FURIUS Camillus fut le premier de la maison des Fu

rius, qui acquit une grande réputation. Jeune, il se signala dans la fameuse bataille contre les Eques et les Volsques, où il n'étoit que simple cavalier. Ce fut lui qui commença la charge, en poussant son cheval entre les deux armées ; quoiqu'il eût reçu un coup de javeline à la cuisse, il ne se retira point, il arracha lui-même le fer de sa plaie, et il attaqua avec tant d'impétuosité les plus vaillans qu'il les mit en fuite. Cette action lui fit donner la charge de censeur, qui étoit alors très-considérable.
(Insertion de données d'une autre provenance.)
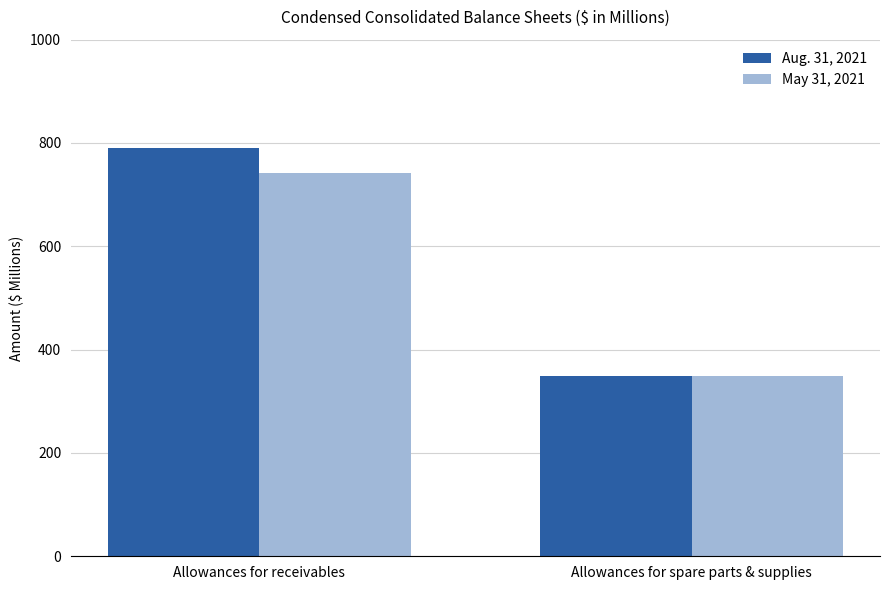

The value of Aug. 31, 2021 at Allowances for spare parts & supplies is 348. True or false?

True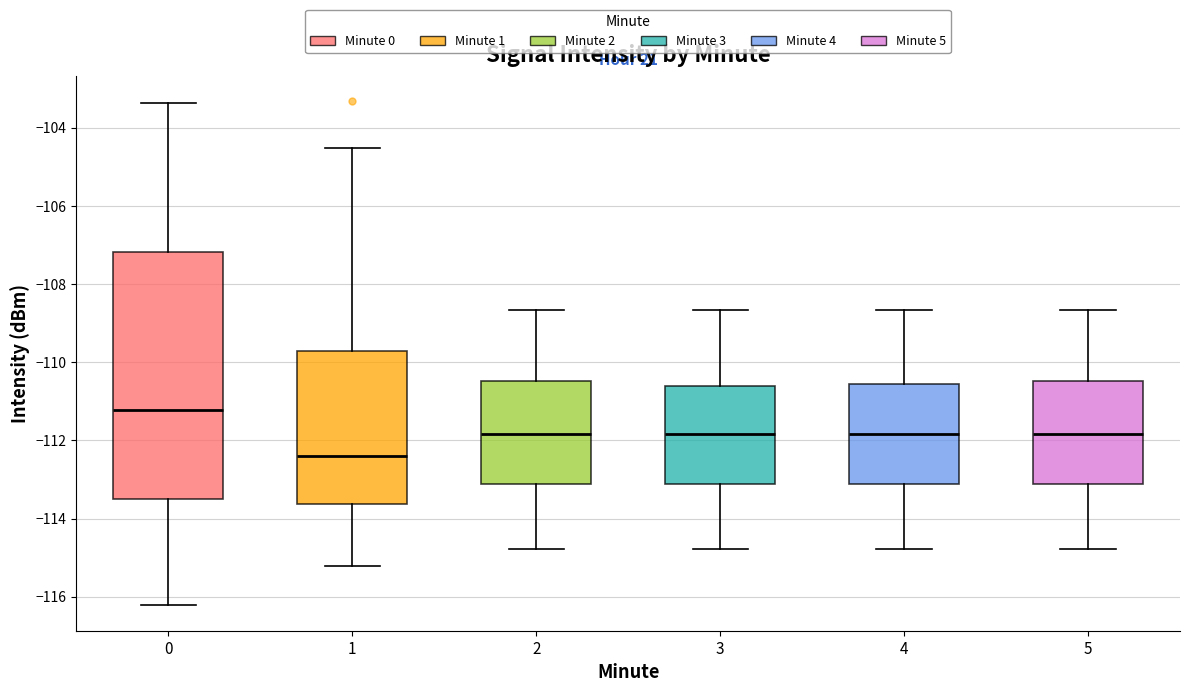

Reading left to right, transcribe this box plot: for each box, give where its median line is, the range the box spans, and where its two whiskers end, as read against the y-axis. The values are not printed on the chart, so give them approximately, as read against the axis.

0: median -111.2, box -113.6 to -107.2, whiskers -116.2 to -103.4
1: median -112.4, box -113.6 to -109.8, whiskers -115.2 to -104.6
2: median -111.8, box -113.2 to -110.4, whiskers -114.8 to -108.6
3: median -111.8, box -113.2 to -110.6, whiskers -114.8 to -108.6
4: median -111.8, box -113.2 to -110.6, whiskers -114.8 to -108.6
5: median -111.8, box -113.2 to -110.4, whiskers -114.8 to -108.6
Dans cette charge, il fit deux choses remarquables: il obligea par ses remontrances et par des amendes ceux qui n'étoient pas mariés à épouser les veuves, qui étoient en fort grand nombre; et il imposa les orphelins, qui, jusqu'alors, avoient été exempts de toutes contributions.

Dans la dixième année du siége de Veïes, le sénat ayant déposé tous les autres magistrats, créa dictateur Furius Camillus, qui nomma pour général de la cavalerie, Cornélius Scipion, et promit que, s'ils donnoient une heureuse fin à cette guerre, il célébreroit les grands jeux, et rebâtiroit le temple de la déesse, que les Romains appellent la mère Matuta, et qui est la même que Leucothoé.